Stored entries
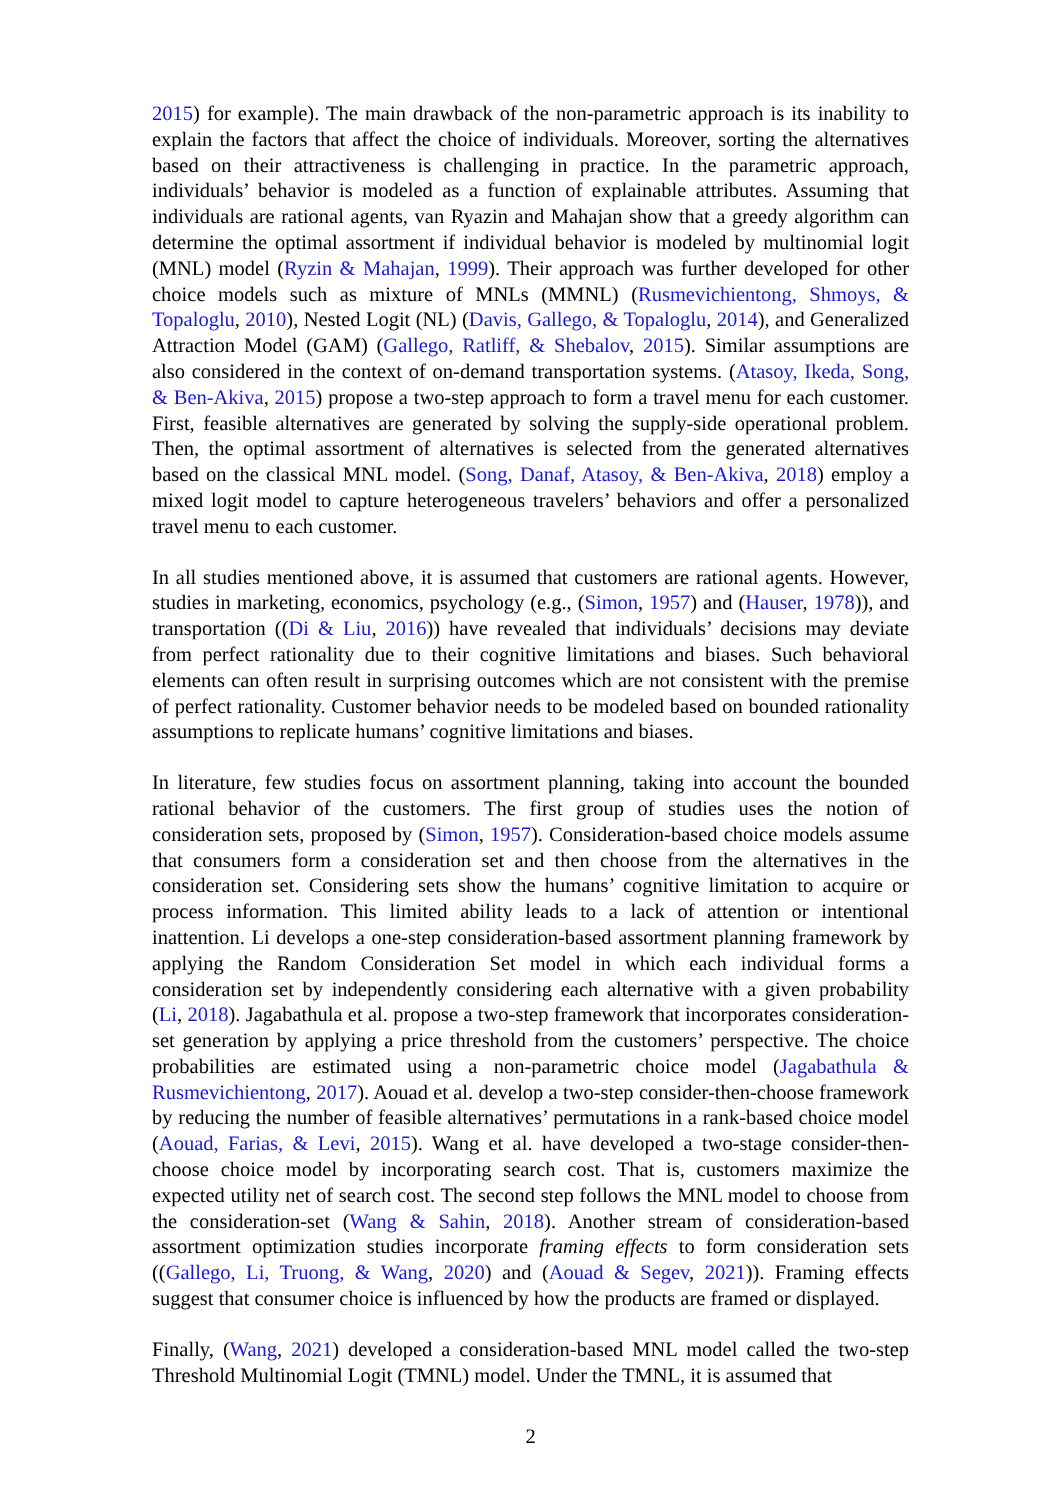2015) for example). The main drawback of the non-parametric approach is its inability to explain the factors that affect the choice of individuals. Moreover, sorting the alternatives based on their attractiveness is challenging in practice. In the parametric approach, individuals’ behavior is modeled as a function of explainable attributes. Assuming that individuals are rational agents, van Ryazin and Mahajan show that a greedy algorithm can determine the optimal assortment if individual behavior is modeled by multinomial logit (MNL) model (Ryzin & Mahajan, 1999). Their approach was further developed for other choice models such as mixture of MNLs (MMNL) (Rusmevichientong, Shmoys, & Topaloglu, 2010), Nested Logit (NL) (Davis, Gallego, & Topaloglu, 2014), and Generalized Attraction Model (GAM) (Gallego, Ratliff, & Shebalov, 2015). Similar assumptions are also considered in the context of on-demand transportation systems. (Atasoy, Ikeda, Song, & Ben-Akiva, 2015) propose a two-step approach to form a travel menu for each customer. First, feasible alternatives are generated by solving the supply-side operational problem. Then, the optimal assortment of alternatives is selected from the generated alternatives based on the classical MNL model. (Song, Danaf, Atasoy, & Ben-Akiva, 2018) employ a mixed logit model to capture heterogeneous travelers’ behaviors and offer a personalized travel menu to each customer.
In all studies mentioned above, it is assumed that customers are rational agents. However, studies in marketing, economics, psychology (e.g., (Simon, 1957) and (Hauser, 1978)), and transportation ((Di & Liu, 2016)) have revealed that individuals’ decisions may deviate from perfect rationality due to their cognitive limitations and biases. Such behavioral elements can often result in surprising outcomes which are not consistent with the premise of perfect rationality. Customer behavior needs to be modeled based on bounded rationality assumptions to replicate humans’ cognitive limitations and biases.
In literature, few studies focus on assortment planning, taking into account the bounded rational behavior of the customers. The first group of studies uses the notion of consideration sets, proposed by (Simon, 1957). Consideration-based choice models assume that consumers form a consideration set and then choose from the alternatives in the consideration set. Considering sets show the humans’ cognitive limitation to acquire or process information. This limited ability leads to a lack of attention or intentional inattention. Li develops a one-step consideration-based assortment planning framework by applying the Random Consideration Set model in which each individual forms a consideration set by independently considering each alternative with a given probability (Li, 2018). Jagabathula et al. propose a two-step framework that incorporates consideration-set generation by applying a price threshold from the customers’ perspective. The choice probabilities are estimated using a non-parametric choice model (Jagabathula & Rusmevichientong, 2017). Aouad et al. develop a two-step consider-then-choose framework by reducing the number of feasible alternatives’ permutations in a rank-based choice model (Aouad, Farias, & Levi, 2015). Wang et al. have developed a two-stage consider-then-choose choice model by incorporating search cost. That is, customers maximize the expected utility net of search cost. The second step follows the MNL model to choose from the consideration-set (Wang & Sahin, 2018). Another stream of consideration-based assortment optimization studies incorporate framing effects to form consideration sets ((Gallego, Li, Truong, & Wang, 2020) and (Aouad & Segev, 2021)). Framing effects suggest that consumer choice is influenced by how the products are framed or displayed.
Finally, (Wang, 2021) developed a consideration-based MNL model called the two-step Threshold Multinomial Logit (TMNL) model. Under the TMNL, it is assumed that
2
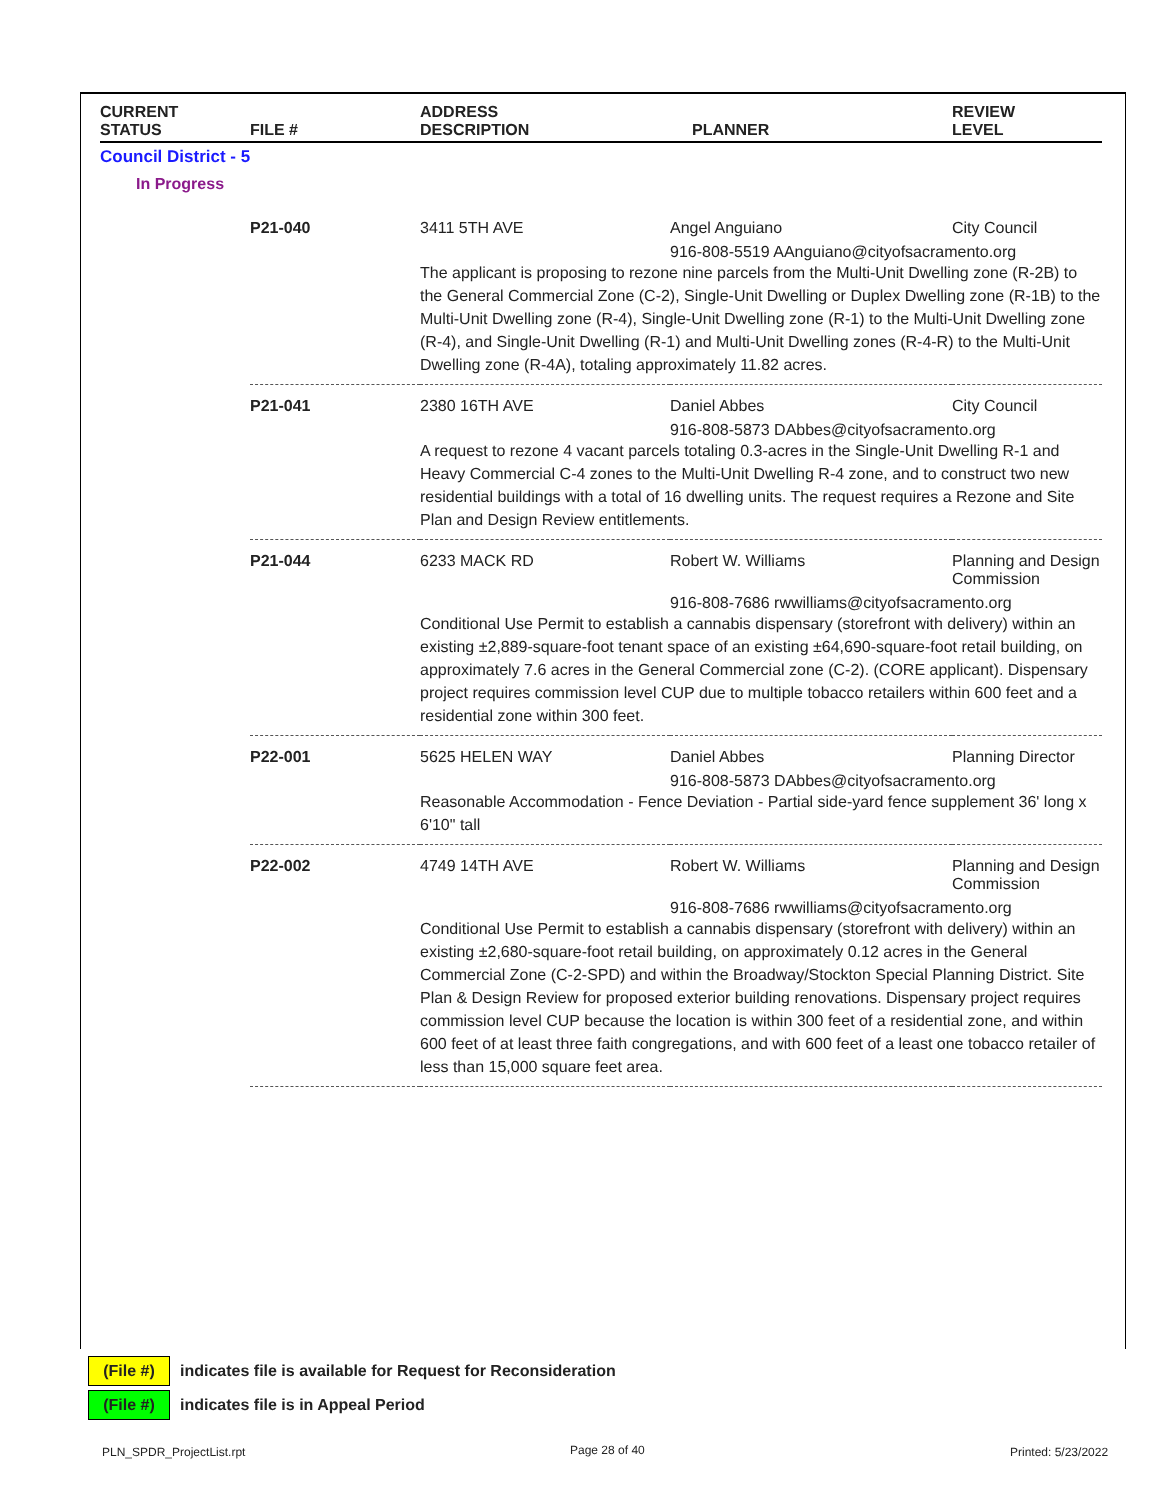| CURRENT STATUS | FILE # | ADDRESS DESCRIPTION | PLANNER | REVIEW LEVEL |
| --- | --- | --- | --- | --- |
| Council District - 5 | | | | |
| In Progress | | | | |
| | P21-040 | 3411 5TH AVE | Angel Anguiano | City Council |
| | | | 916-808-5519 AAnguiano@cityofsacramento.org | |
| | | The applicant is proposing to rezone nine parcels from the Multi-Unit Dwelling zone (R-2B) to the General Commercial Zone (C-2), Single-Unit Dwelling or Duplex Dwelling zone (R-1B) to the Multi-Unit Dwelling zone (R-4), Single-Unit Dwelling zone (R-1) to the Multi-Unit Dwelling zone (R-4), and Single-Unit Dwelling (R-1) and Multi-Unit Dwelling zones (R-4-R) to the Multi-Unit Dwelling zone (R-4A), totaling approximately 11.82 acres. | | |
| | P21-041 | 2380 16TH AVE | Daniel Abbes | City Council |
| | | | 916-808-5873 DAbbes@cityofsacramento.org | |
| | | A request to rezone 4 vacant parcels totaling 0.3-acres in the Single-Unit Dwelling R-1 and Heavy Commercial C-4 zones to the Multi-Unit Dwelling R-4 zone, and to construct two new residential buildings with a total of 16 dwelling units. The request requires a Rezone and Site Plan and Design Review entitlements. | | |
| | P21-044 | 6233 MACK RD | Robert W. Williams | Planning and Design Commission |
| | | | 916-808-7686 rwwilliams@cityofsacramento.org | |
| | | Conditional Use Permit to establish a cannabis dispensary (storefront with delivery) within an existing ±2,889-square-foot tenant space of an existing ±64,690-square-foot retail building, on approximately 7.6 acres in the General Commercial zone (C-2). (CORE applicant). Dispensary project requires commission level CUP due to multiple tobacco retailers within 600 feet and a residential zone within 300 feet. | | |
| | P22-001 | 5625 HELEN WAY | Daniel Abbes | Planning Director |
| | | | 916-808-5873 DAbbes@cityofsacramento.org | |
| | | Reasonable Accommodation - Fence Deviation - Partial side-yard fence supplement 36' long x 6'10" tall | | |
| | P22-002 | 4749 14TH AVE | Robert W. Williams | Planning and Design Commission |
| | | | 916-808-7686 rwwilliams@cityofsacramento.org | |
| | | Conditional Use Permit to establish a cannabis dispensary (storefront with delivery) within an existing ±2,680-square-foot retail building, on approximately 0.12 acres in the General Commercial Zone (C-2-SPD) and within the Broadway/Stockton Special Planning District. Site Plan & Design Review for proposed exterior building renovations. Dispensary project requires commission level CUP because the location is within 300 feet of a residential zone, and within 600 feet of at least three faith congregations, and with 600 feet of a least one tobacco retailer of less than 15,000 square feet area. | | |
(File #)
indicates file is available for Request for Reconsideration
(File #)
indicates file is in Appeal Period
PLN_SPDR_ProjectList.rpt Page 28 of 40 Printed: 5/23/2022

▶ EXERCISE BRIEF
From the first line to the last, output the data exactly; skip any pictures.

▶ PROBLEM SOLUTION
2015) for example). The main drawback of the non-parametric approach is its inability to explain the factors that affect the choice of individuals. Moreover, sorting the alternatives based on their attractiveness is challenging in practice. In the parametric approach, individuals’ behavior is modeled as a function of explainable attributes. Assuming that individuals are rational agents, van Ryazin and Mahajan show that a greedy algorithm can determine the optimal assortment if individual behavior is modeled by multinomial logit (MNL) model (Ryzin & Mahajan, 1999). Their approach was further developed for other choice models such as mixture of MNLs (MMNL) (Rusmevichientong, Shmoys, & Topaloglu, 2010), Nested Logit (NL) (Davis, Gallego, & Topaloglu, 2014), and Generalized Attraction Model (GAM) (Gallego, Ratliff, & Shebalov, 2015). Similar assumptions are also considered in the context of on-demand transportation systems. (Atasoy, Ikeda, Song, & Ben-Akiva, 2015) propose a two-step approach to form a travel menu for each customer. First, feasible alternatives are generated by solving the supply-side operational problem. Then, the optimal assortment of alternatives is selected from the generated alternatives based on the classical MNL model. (Song, Danaf, Atasoy, & Ben-Akiva, 2018) employ a mixed logit model to capture heterogeneous travelers’ behaviors and offer a personalized travel menu to each customer.
In all studies mentioned above, it is assumed that customers are rational agents. However, studies in marketing, economics, psychology (e.g., (Simon, 1957) and (Hauser, 1978)), and transportation ((Di & Liu, 2016)) have revealed that individuals’ decisions may deviate from perfect rationality due to their cognitive limitations and biases. Such behavioral elements can often result in surprising outcomes which are not consistent with the premise of perfect rationality. Customer behavior needs to be modeled based on bounded rationality assumptions to replicate humans’ cognitive limitations and biases.
In literature, few studies focus on assortment planning, taking into account the bounded rational behavior of the customers. The first group of studies uses the notion of consideration sets, proposed by (Simon, 1957). Consideration-based choice models assume that consumers form a consideration set and then choose from the alternatives in the consideration set. Considering sets show the humans’ cognitive limitation to acquire or process information. This limited ability leads to a lack of attention or intentional inattention. Li develops a one-step consideration-based assortment planning framework by applying the Random Consideration Set model in which each individual forms a consideration set by independently considering each alternative with a given probability (Li, 2018). Jagabathula et al. propose a two-step framework that incorporates consideration-set generation by applying a price threshold from the customers’ perspective. The choice probabilities are estimated using a non-parametric choice model (Jagabathula & Rusmevichientong, 2017). Aouad et al. develop a two-step consider-then-choose framework by reducing the number of feasible alternatives’ permutations in a rank-based choice model (Aouad, Farias, & Levi, 2015). Wang et al. have developed a two-stage consider-then-choose choice model by incorporating search cost. That is, customers maximize the expected utility net of search cost. The second step follows the MNL model to choose from the consideration-set (Wang & Sahin, 2018). Another stream of consideration-based assortment optimization studies incorporate framing effects to form consideration sets ((Gallego, Li, Truong, & Wang, 2020) and (Aouad & Segev, 2021)). Framing effects suggest that consumer choice is influenced by how the products are framed or displayed.
Finally, (Wang, 2021) developed a consideration-based MNL model called the two-step Threshold Multinomial Logit (TMNL) model. Under the TMNL, it is assumed that
2
| CURRENT STATUS | FILE # | ADDRESS DESCRIPTION | PLANNER | REVIEW LEVEL |
| --- | --- | --- | --- | --- |
| Council District - 5 | | | | |
| In Progress | | | | |
| | P21-040 | 3411 5TH AVE | Angel Anguiano | City Council |
| | | | 916-808-5519 AAnguiano@cityofsacramento.org | |
| | | The applicant is proposing to rezone nine parcels from the Multi-Unit Dwelling zone (R-2B) to the General Commercial Zone (C-2), Single-Unit Dwelling or Duplex Dwelling zone (R-1B) to the Multi-Unit Dwelling zone (R-4), Single-Unit Dwelling zone (R-1) to the Multi-Unit Dwelling zone (R-4), and Single-Unit Dwelling (R-1) and Multi-Unit Dwelling zones (R-4-R) to the Multi-Unit Dwelling zone (R-4A), totaling approximately 11.82 acres. | | |
| | P21-041 | 2380 16TH AVE | Daniel Abbes | City Council |
| | | | 916-808-5873 DAbbes@cityofsacramento.org | |
| | | A request to rezone 4 vacant parcels totaling 0.3-acres in the Single-Unit Dwelling R-1 and Heavy Commercial C-4 zones to the Multi-Unit Dwelling R-4 zone, and to construct two new residential buildings with a total of 16 dwelling units. The request requires a Rezone and Site Plan and Design Review entitlements. | | |
| | P21-044 | 6233 MACK RD | Robert W. Williams | Planning and Design Commission |
| | | | 916-808-7686 rwwilliams@cityofsacramento.org | |
| | | Conditional Use Permit to establish a cannabis dispensary (storefront with delivery) within an existing ±2,889-square-foot tenant space of an existing ±64,690-square-foot retail building, on approximately 7.6 acres in the General Commercial zone (C-2). (CORE applicant). Dispensary project requires commission level CUP due to multiple tobacco retailers within 600 feet and a residential zone within 300 feet. | | |
| | P22-001 | 5625 HELEN WAY | Daniel Abbes | Planning Director |
| | | | 916-808-5873 DAbbes@cityofsacramento.org | |
| | | Reasonable Accommodation - Fence Deviation - Partial side-yard fence supplement 36' long x 6'10" tall | | |
| | P22-002 | 4749 14TH AVE | Robert W. Williams | Planning and Design Commission |
| | | | 916-808-7686 rwwilliams@cityofsacramento.org | |
| | | Conditional Use Permit to establish a cannabis dispensary (storefront with delivery) within an existing ±2,680-square-foot retail building, on approximately 0.12 acres in the General Commercial Zone (C-2-SPD) and within the Broadway/Stockton Special Planning District. Site Plan & Design Review for proposed exterior building renovations. Dispensary project requires commission level CUP because the location is within 300 feet of a residential zone, and within 600 feet of at least three faith congregations, and with 600 feet of a least one tobacco retailer of less than 15,000 square feet area. | | |
(File #)
indicates file is available for Request for Reconsideration
(File #)
indicates file is in Appeal Period
PLN_SPDR_ProjectList.rpt Page 28 of 40 Printed: 5/23/2022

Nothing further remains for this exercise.